The verify_citation layer is what makes the literal-following bet safe in production: even when 4.7 is willing to cite a section, the tool contract gates the citation against the actual KB text. That contract isn't a "should" the model needs to remember — it's a function call the agent has to make before it speaks.


How we used Claude Managed Agents (and where we landed)

After Michael Cohen's Thursday session at the hackathon, we pivoted from a planned six-agent supervisor topology to one Managed Agent + specialist modes — his recommended pattern at the time. See notes/cohen-managed-agents.md for the direct quotes.

When SDK 0.100.0 shipped Anthropic's first-class multi-agent primitive (a multiagent={"type":"coordinator","agents":[...]} kwarg on agents.create), we built the topology: 1 coordinator + 5 specialist sub-agents, each with focused prompts and dedicated tool subsets. The full implementation lives in app/managed_agents/agents/ and a one-shot rollout script in scripts/upgrade_to_multiagent.py.

Then we benchmarked. Detailed numbers in notes/voice_cma_bench_results.md, but the headline:

model mode mean TTFT max TTFT
Opus 4.7 cold 13.86 s 20.67 s
Opus 4.7 warm 5.19 s 7.99 s
Haiku 4.5 cold 10.99 s 14.72 s
Haiku 4.5 warm 9.32 s 13.02 s

Twilio webhooks have a ~12 s ceiling. CMA's harness overhead is structural, not model-dependent — Haiku WARM (9.32 s) is actually slower than Opus WARM (5.19 s) on the same path, because per-event scheduling dominates inference time. Voice cannot ride CMA today.

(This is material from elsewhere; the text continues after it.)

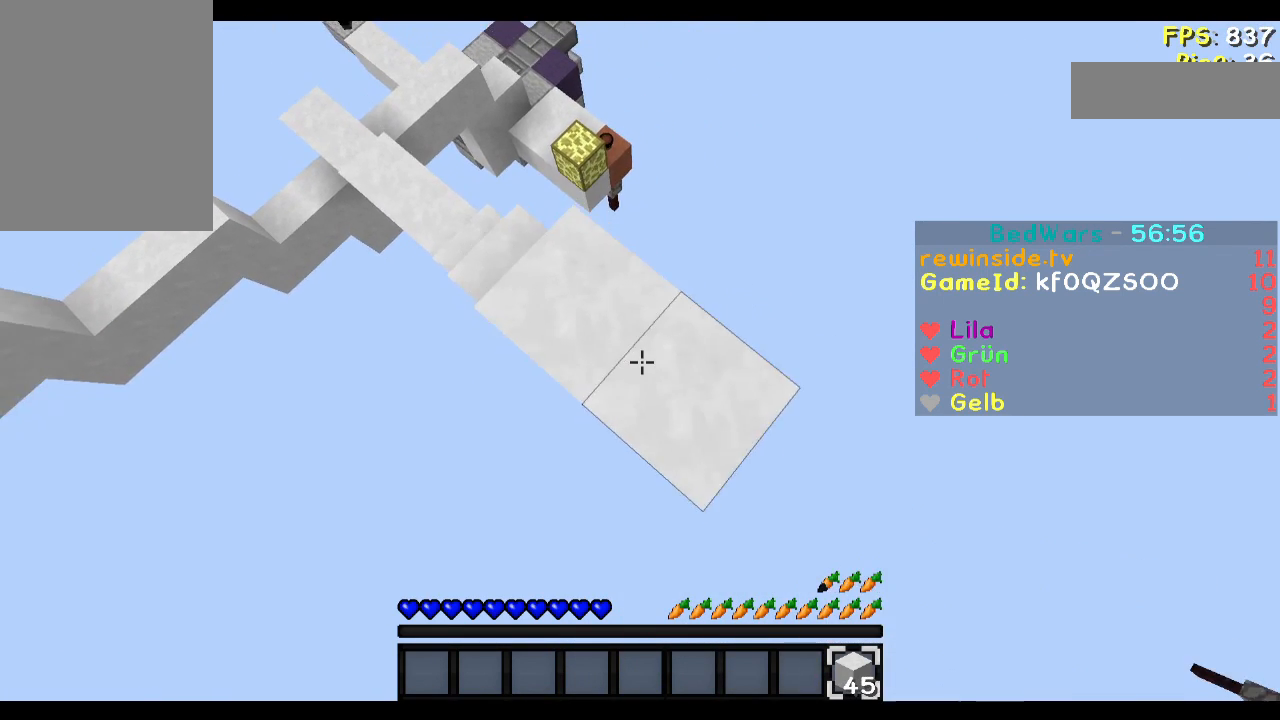
{"keys": ["d", "s"], "mouse": ["right"], "events": [[17, "mouse_right", "up"], [51, "mouse_right", "down"], [117, "mouse_right", "up"], [217, "mouse_right", "down"], [251, "mouse_right", "up"], [317, "mouse_right", "down"], [351, "mouse_right", "up"], [451, "mouse_right", "down"]]}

So we kept the prompt design and dropped the runtime. The 5 focused mode prompts now serve the voice channel via a Haiku classifier in voice_pipeline.py — application-level routing, no harness overhead, ~0.5 s of classifier latency per turn. Same focused-prompt quality benefit; runs on the channel that's actually live. The CMA wiring stays as a working reference architecture for if the harness ever ships sub-3 s TTFT — or if SMS becomes a real product surface (today it isn't; email handles outbound, callers call).

The custom tools (search_governance_kb, search_product_kb, verify_citation, consult_advisor, escalate_to_grace) live in app/managed_agents/tools_registry.py as a single source of truth — both paths (voice direct API and dormant CMA topology) materialize their tool subsets from the same registry, so descriptions don't drift.


How we caught hallucinations: the verification layer

Section 16.5 of the playbook articulated the single highest-leverage piece of the architecture: the Governance Expert mode cannot ship a citation until a separate verifier confirms (a) the cited section exists in our curated KB and (b) its actual text supports the claim.

The flow:

  1. Draft. Governance Expert mode generates a reply with a citation (e.g., "Government Code §54954.2 requires 72-hour posting").
  2. Verify. The agent calls verify_citation(citation, claim). The verifier extracts the section number, looks it up in governance_kb, and asks Haiku 4.5: "Does this passage support this claim? yes / no / partial." Returns {verified, actual_text} on a hit, {verified: false, suggested_rewrite} on a miss. Haiku keeps the round trip under ~300 ms — the agent gets the answer well inside the latency budget.
  3. Rewrite or hedge. If verification fails, the agent rewrites with the suggested safe phrasing or hedges: "I'm not certain on the specific section — let me connect you with someone who can confirm."

Result on the golden Q&A suite: 10/10 pass. True positives on 72-hour posting, 24-hour special notice, 10-day Bagley-Keene, 2/3 vote to close debate, and open-meetings questions. Zero false positives on adversarial probes (wrong-hours, wrong-threshold, unknown-section).

The rule is enforced as a tool contract, not as prompt instruction the model "should" follow — see CLAUDE.md rule #2.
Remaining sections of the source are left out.